7 April 2026, NIICE Commentary 12432
E V A Dissanayake
Navigating Strategic Vulnerability: Why Maritime Chokepoints Matter
The ongoing Iran war has transformed two of the world’s most critical maritime chokepoints, the Strait of Hormuz and the Bab el-Mandeb Strait, into epicenters of global insecurity. Together, these narrow waterways form the backbone of energy and trade flows connecting Asia, Europe, and Africa. Disruptions in either strait reverberate across supply chains, energy markets, and geopolitical alignments. The current conflict demonstrates how modern warfare increasingly targets maritime infrastructure rather than territory, weaponizing geography to exert strategic pressure on the international system. Understanding the strategic, economic, and security implications of these disruptions is essential for policymakers, industry leaders, and the international community as a whole.
The Strait of Hormuz: An Energy Lifeline Disrupted
The Strait of Hormuz, recognized as the world’s most critical energy transit chokepoint, is a crucial route for roughly 20% of global petroleum and liquefied natural gas (LNG) passing daily under normal conditions. Following joint U.S. - Israeli strikes on Iran, a swift Iranian response repeatedly warned of the closure of the strait to hostile ships and that attacks on transiting vessels would be met with force.
As a result, the partially enforced closure of the Hormuz Strait witnessed dramatic reductions in shipping traffic, spikes in insurance premiums, and global energy volatility. According to satellite tracking and maritime data, vessel transits dropped by more than 70 - 90%, with hundreds of tankers and cargo ships idling in nearby anchorages or rerouting to alternate paths. Rather than imposing a traditional physical blockade, Iran’s strategy has been to harness maritime risk and insurance dynamics to deter commercial shipping, effectively freezing traffic without overt declaration of a blockade.

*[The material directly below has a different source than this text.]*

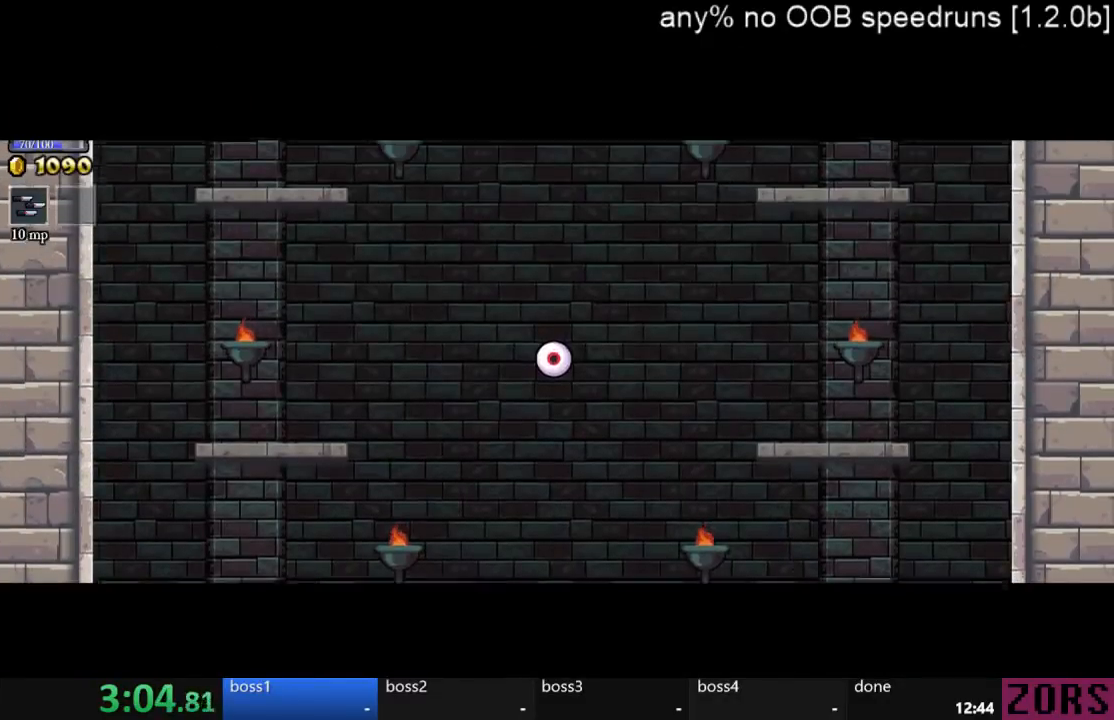
{"buttons": ["DPAD_RIGHT"], "left_stick": "center", "right_stick": "center", "events": []}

The reduction in traffic has severe economic implications. Major shipping firms, incurring tens of millions of dollars in weekly costs due to stranded vessels, and the global energy markets are responding with volatility, with oil benchmarks such as Brent crude surging above $100 per barrel, reflecting fears of prolonged supply disruption. The International Energy Agency (IEA) warns that the closure of Hormuz involves “the greatest global energy security threat in history,” given its outsized role in global hydrocarbon flows.
Beyond market impacts, the collapse of routine transit has engendered deep uncertainty in global supply chains. The suspension of routine vessel movements, many of which carry containerized goods, industrial equipment, and critical commodities in addition to energy products, has triggered broader logistical bottlenecks and a spike in war-risk insurance premiums that further depress ship-owner willingness to transit through the region.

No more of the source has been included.